Thanks Beatriz. Agree with the concept, though I think it should be ServiceMaintainance to align with the existing ServiceXYZ phrasing. Also I think @TyttiKatariina will be proposing concepts related to service management, access, and monitoring, so we will include this concept when discussing those. The definition should be more descriptive e.g. we can style is after Maintenance -- Wikipedia.
@besteves4 as we're finalising v2.2, should this term be prioritised now (as in you need it in your work) or should we discuss it with other ServiceXYZ terms and add it in v2.3 in December?
I'm already using it in a paper, but I can do something like ex:ServiceMaintainance rdfs:subClassOf dpv:ServiceProvision if people prefer to leave it to v2.3
Thanks, then let's add it in v2.3 alongside other terms. Also gives us time to refine what is meant by "maintenance".
This concept came up in discussions on how to model a policy for "Alice allows SmartHomeCo technicians to access her IoT devices for maintenance purposes", e.g.,
<http://example.org/alice-smarthome> a odrl:Set ;
odrl:uid ex:alice-smarthome ;
odrl:permission [
odrl:action dpv-odrl:Access ;
odrl:target ex:alice-iot-devices ;
odrl:assigner ex:alice ;
odrl:assignee ex:smarthomeco-technicians ;
odrl:constraint [
odrl:leftOperand dpv-odrl:Purpose ;
odrl:operator odrl:isA ;
odrl:rightOperand ex:ServiceMaintenance ] .
So something like "Purposes associated with maintaining a service, such as repairing, updating or replacing part of or the whole service to maintain its expected functionality" as a definition?
For the DPIA required conditions collected from the GDPR, EDPB Guidelines and Data Protection Authorities, two ServiceXYZ concepts arise.
ServiceAccessDetermination needed to represent the purposes associated with the determination of whether specific conditions or criteria are met for accessing, using, or gaining access to a service under parent dpv:ServiceProvision
ServiceMonitoring needed to represent the monitoring of services(s) to understand their performance and utilisation with a view to inform their management under the parent dpv:ServiceManagement
If relevant for this discussion, there are also two risks arising from Service Management/ maintenance that are mentioned in the DPIA requirements:
ServiceAccessDenied needed to represent where an individual or an organisation is prevented from accessing a particular service under the parent risk:ServiceRelatedConsequence
ServiceAccessAllowed needed to represent where an individual or an organisation is permitted to use or access a service under the parent risk:ServiceRelatedConsequence
Thanks @TyttiKatariina I think ServiceAccessDetermination and ServiceMonitoring should go in purposes taxonomy -- we should see what is the hierarchy between these and ServiceManagement (seems like it is the parent concept of all these?). The ServiceAccessDenied and ServiceAccessAllowed would be in RISK extension as consequences, as they will be helpful in impact assessments (which is what I think your goal here).

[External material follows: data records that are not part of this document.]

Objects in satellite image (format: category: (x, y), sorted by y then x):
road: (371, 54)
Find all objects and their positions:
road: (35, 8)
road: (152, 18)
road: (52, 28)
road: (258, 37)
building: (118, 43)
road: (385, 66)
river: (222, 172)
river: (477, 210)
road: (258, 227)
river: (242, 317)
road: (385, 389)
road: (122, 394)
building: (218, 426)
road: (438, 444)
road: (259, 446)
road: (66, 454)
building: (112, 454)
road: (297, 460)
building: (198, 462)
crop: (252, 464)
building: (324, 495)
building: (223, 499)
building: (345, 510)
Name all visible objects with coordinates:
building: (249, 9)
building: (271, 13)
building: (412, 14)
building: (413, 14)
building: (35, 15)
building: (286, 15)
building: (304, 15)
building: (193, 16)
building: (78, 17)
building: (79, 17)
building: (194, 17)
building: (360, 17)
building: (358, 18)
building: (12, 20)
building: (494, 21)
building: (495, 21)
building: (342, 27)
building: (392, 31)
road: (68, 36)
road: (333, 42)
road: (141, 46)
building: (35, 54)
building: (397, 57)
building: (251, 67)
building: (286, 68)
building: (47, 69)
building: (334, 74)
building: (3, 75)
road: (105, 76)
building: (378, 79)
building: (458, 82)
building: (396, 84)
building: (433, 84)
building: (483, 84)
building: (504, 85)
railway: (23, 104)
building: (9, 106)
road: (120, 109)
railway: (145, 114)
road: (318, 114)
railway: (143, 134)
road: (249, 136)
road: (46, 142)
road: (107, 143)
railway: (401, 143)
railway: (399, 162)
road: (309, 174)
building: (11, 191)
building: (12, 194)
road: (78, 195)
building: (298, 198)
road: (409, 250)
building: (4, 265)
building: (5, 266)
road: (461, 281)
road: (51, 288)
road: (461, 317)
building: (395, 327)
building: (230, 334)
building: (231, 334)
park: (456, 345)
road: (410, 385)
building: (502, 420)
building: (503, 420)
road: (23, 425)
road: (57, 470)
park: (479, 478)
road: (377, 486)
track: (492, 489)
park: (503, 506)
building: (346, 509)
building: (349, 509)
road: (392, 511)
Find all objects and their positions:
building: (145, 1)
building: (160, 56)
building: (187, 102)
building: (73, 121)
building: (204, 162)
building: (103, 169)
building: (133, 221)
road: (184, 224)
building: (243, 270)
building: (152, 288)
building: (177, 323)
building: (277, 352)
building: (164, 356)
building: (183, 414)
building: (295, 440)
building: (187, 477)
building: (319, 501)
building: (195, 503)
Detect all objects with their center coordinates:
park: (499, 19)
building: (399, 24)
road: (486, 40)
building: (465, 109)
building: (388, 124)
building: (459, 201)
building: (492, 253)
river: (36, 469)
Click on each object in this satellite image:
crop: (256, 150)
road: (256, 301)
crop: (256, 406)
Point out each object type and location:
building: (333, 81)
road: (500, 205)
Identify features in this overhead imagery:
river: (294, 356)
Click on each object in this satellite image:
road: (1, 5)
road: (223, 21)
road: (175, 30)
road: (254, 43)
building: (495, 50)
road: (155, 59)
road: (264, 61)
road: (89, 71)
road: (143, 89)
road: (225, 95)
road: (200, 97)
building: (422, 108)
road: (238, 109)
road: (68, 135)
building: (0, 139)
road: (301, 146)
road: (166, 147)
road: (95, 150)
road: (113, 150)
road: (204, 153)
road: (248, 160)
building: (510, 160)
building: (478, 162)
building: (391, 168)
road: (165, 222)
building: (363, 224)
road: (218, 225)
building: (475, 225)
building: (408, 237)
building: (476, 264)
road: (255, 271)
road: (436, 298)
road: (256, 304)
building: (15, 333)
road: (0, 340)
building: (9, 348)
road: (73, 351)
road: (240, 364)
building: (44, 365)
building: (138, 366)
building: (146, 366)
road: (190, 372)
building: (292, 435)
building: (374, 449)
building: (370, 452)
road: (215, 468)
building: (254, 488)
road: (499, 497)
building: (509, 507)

Consolidating the proposal concepts:
`dpv:ServiceManagement`
|-- `dpv:ServiceAccessDetermination`
|-- `dpv:ServiceMaintainence`
|-- `dpv:ServiceMonitoring`
|-- `dpv:ServiceUsageAnalytics` (existing -- change parent)
|-- `dpv:ServiceProvision` (existing)
|-- `dpv:ServiceOptimisation` (existing -- change parent)
|-- `dpv:ServicePersonalisation` (existing -- change parent)
Discussion needed on whether some of these concepts should be subclasses of ServiceProvision or independent of it i.e. are they necessary when providing a service? -- I think no because the legal basis for provision is contract whereas the separated ones may be based on legitimate interest; and also whether these can exist independently of service provision.